TSA-friendly luggage lock: The theory behind this lock-type (identifiable by a small red-and-white diamond logo by Travel Sentry) is the TSA (Transportation Security Administration) has the universal master key to open it and therefore won’t have to cut it if a baggage search is warranted. We use Travel Sentry locks and haven’t had any problems — knock on wood.
Hostel sheets: If you’re planning on staying in hostels, occasionally you will be charged extra (few euros) to rent sheets, but if you have your own set you may be able to avoid the charge. Consider bringing a cheap sleep sack, often available at super stores like Walmart or Target.
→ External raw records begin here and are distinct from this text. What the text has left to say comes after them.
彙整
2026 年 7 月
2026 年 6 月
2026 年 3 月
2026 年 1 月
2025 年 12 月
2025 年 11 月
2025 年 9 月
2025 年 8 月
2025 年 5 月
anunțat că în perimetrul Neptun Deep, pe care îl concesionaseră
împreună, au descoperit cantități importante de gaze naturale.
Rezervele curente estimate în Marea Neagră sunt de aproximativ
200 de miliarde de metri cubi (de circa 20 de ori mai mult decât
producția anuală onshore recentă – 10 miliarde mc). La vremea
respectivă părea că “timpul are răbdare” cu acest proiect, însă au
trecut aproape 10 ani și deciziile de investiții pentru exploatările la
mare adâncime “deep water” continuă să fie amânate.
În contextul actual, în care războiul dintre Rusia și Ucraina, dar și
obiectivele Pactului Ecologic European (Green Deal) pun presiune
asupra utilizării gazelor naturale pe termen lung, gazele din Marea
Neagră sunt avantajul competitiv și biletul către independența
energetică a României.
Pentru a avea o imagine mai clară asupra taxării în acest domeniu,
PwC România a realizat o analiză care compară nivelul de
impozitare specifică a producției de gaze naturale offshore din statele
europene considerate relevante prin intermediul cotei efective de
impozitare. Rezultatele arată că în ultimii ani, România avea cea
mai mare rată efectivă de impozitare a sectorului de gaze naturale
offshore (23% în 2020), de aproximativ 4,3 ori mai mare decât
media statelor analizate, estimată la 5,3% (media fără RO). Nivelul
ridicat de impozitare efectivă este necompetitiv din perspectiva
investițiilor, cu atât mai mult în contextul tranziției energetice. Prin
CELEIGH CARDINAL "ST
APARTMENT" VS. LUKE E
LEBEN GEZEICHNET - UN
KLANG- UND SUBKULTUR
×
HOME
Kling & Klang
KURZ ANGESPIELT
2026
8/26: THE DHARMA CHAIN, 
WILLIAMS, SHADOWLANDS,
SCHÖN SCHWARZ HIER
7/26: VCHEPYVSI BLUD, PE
Multifunctional camping knife (with spoon, fork, corkscrew, etc) for picnics and whatnot. (Be sure to pack it into your checked luggage, not your carry-on.)
Deck of playing cards
Motion sickness remedy
Travel insurance: Consider buying travel insurance. What if you experience major flight delays, lost luggage, or there’s a medical emergency? This wholesaler is a good start to finding a respected provider.
Don’t forget your medications! And, if possible, keep them in their original containers so (if necessary) you can readily provide the name of the drug and the dose. Bring ample medications to cover the entire trip and any possible delays; (think Icelandic volcano in the year 2010 when it spewed ash across Europe closing airports and forcing vacationers to stay abroad a week longer than originally planned).
Don’t forget your contact lenses with sufficient supplies. If you have a pair of glasses, consider bringing them just in case. Make sure you know your prescription (glasses/contacts) so any necessary replacements can be made easily and quickly.
Don’t bring clothes that bleed color
Leave expensive jewelry behind, especially if you’re traveling through Southern Europe!
Consider making photocopies of your important documents (e.g. passport, travel itinerary, travel insurance, medical info, international driver’s license, etc.) as a back-up in case a problem arises. What’s better, if you’re computer savvy, scan the documents and email them to your Inbox.
Confirm your first night’s hotel reservation to avoid any lodging hassles after landing.
Limited liquids: Get to know the amount of liquids that are allowed to bring aboard an aircraft. In most cases, you are only allowed 3.4 ounces (100 ml) per item. Medications, breast milk, baby formula and food are allowed in reasonable quantities exceeding 3.4 ounces and are not required to be placed in a zip-top bag. Declare these items for inspection at the checkpoint. (Officers may need to open said items to conduct additional screening.) United States residents, on the TSA site you will find the amount and type of liquids allowed to carry on an airplane. If in doubt, pack the liquids in your checked luggage.
Prohibited items: For the safety and security of the traveling public, national security agencies and airlines have prohibited certain items from being brought onto airplanes in carry-on and/or checked bags. To help you plan ahead and avoid the potential of additional screening, (United States residents) be sure to check out the prohibited items’ list on the TSA site and pack accordingly.
And so…with all the pre-travel formalities checked off, you can now close your cases (zip your bags), set ’em by the door, and begin the countdown to the trip of a lifetime!